▶ **THE TASK**
Leaving the pictures out, transcribe the records below exactly.
[EXTRACTED MATERIAL — start]
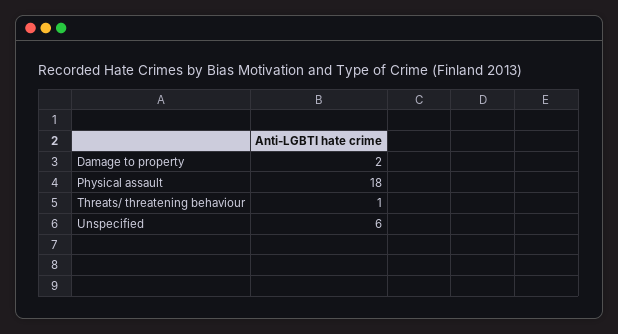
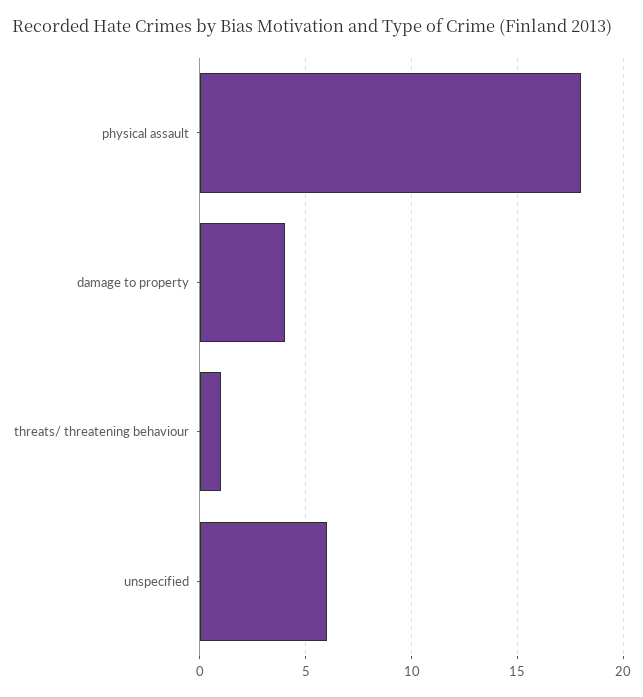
  {
-   "Damage to property": 2,
+   "Damage to property": 4,
    "Physical assault": 18,
    "Threats/ threatening behaviour": 1,
    "Unspecified": 6
  }

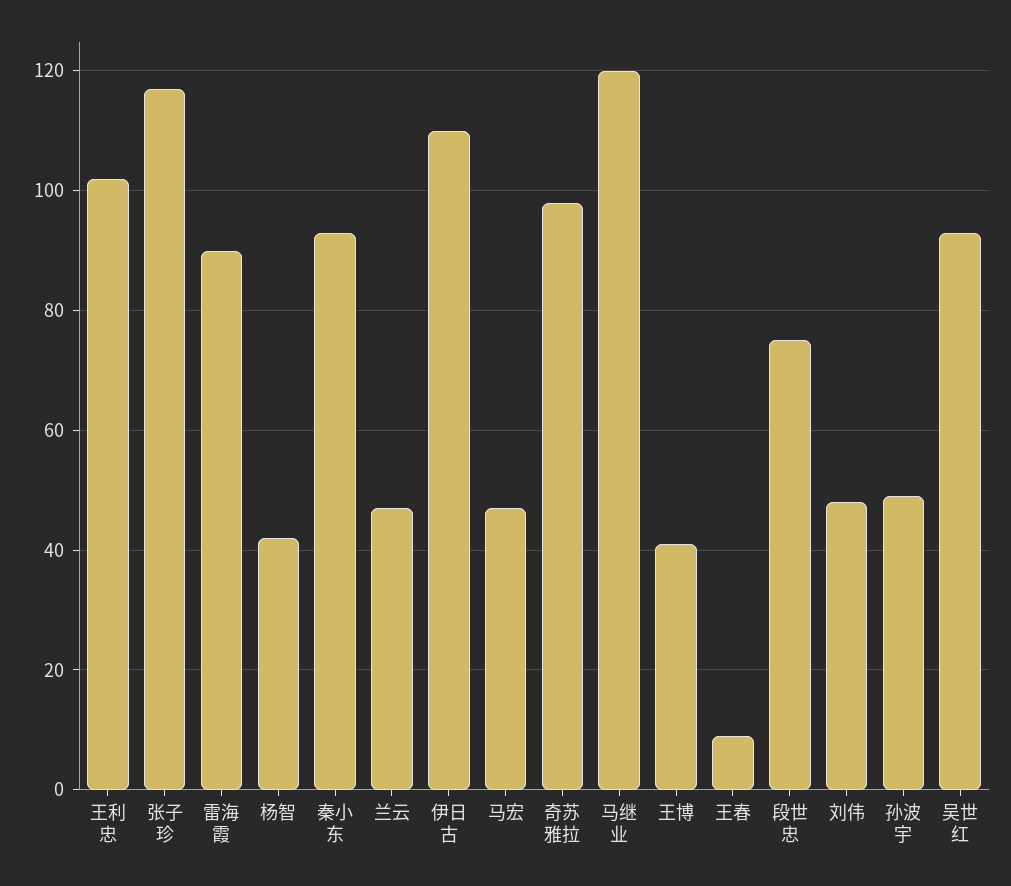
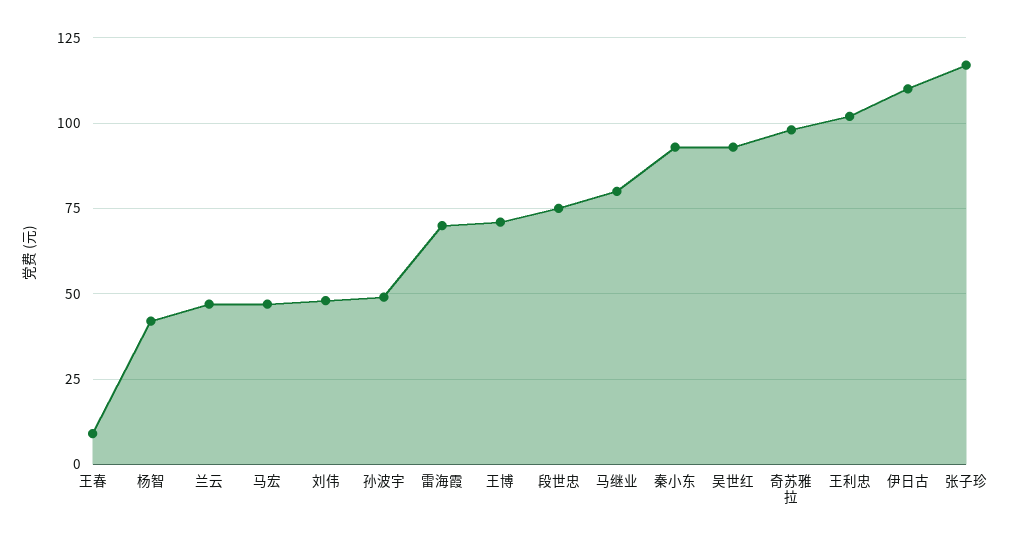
  {
    "王利忠": 100,
    "张子珍": 115,
-   "雷海霞": 90,
+   "雷海霞": 70,
    "杨智": 40,
    "秦小东": 95,
    "兰云": 45,
    "伊日古": 110,
    "马宏": 45,
    "奇苏雅拉": 100,
-   "马继业": 120,
+   "马继业": 80,
-   "王博": 40,
+   "王博": 70,
    "王春": 10,
    "段世忠": 75,
    "刘伟": 50,
    "孙波宇": 50,
    "吴世红": 95
  }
[EXTRACTED MATERIAL — finish]
▶ **RESPONSE FOR THIS EXERCISE**
  {
-   "Damage to property": 2,
+   "Damage to property": 4,
    "Physical assault": 18,
    "Threats/ threatening behaviour": 1,
    "Unspecified": 6
  }

  {
    "王利忠": 100,
    "张子珍": 115,
-   "雷海霞": 90,
+   "雷海霞": 70,
    "杨智": 40,
    "秦小东": 95,
    "兰云": 45,
    "伊日古": 110,
    "马宏": 45,
    "奇苏雅拉": 100,
-   "马继业": 120,
+   "马继业": 80,
-   "王博": 40,
+   "王博": 70,
    "王春": 10,
    "段世忠": 75,
    "刘伟": 50,
    "孙波宇": 50,
    "吴世红": 95
  }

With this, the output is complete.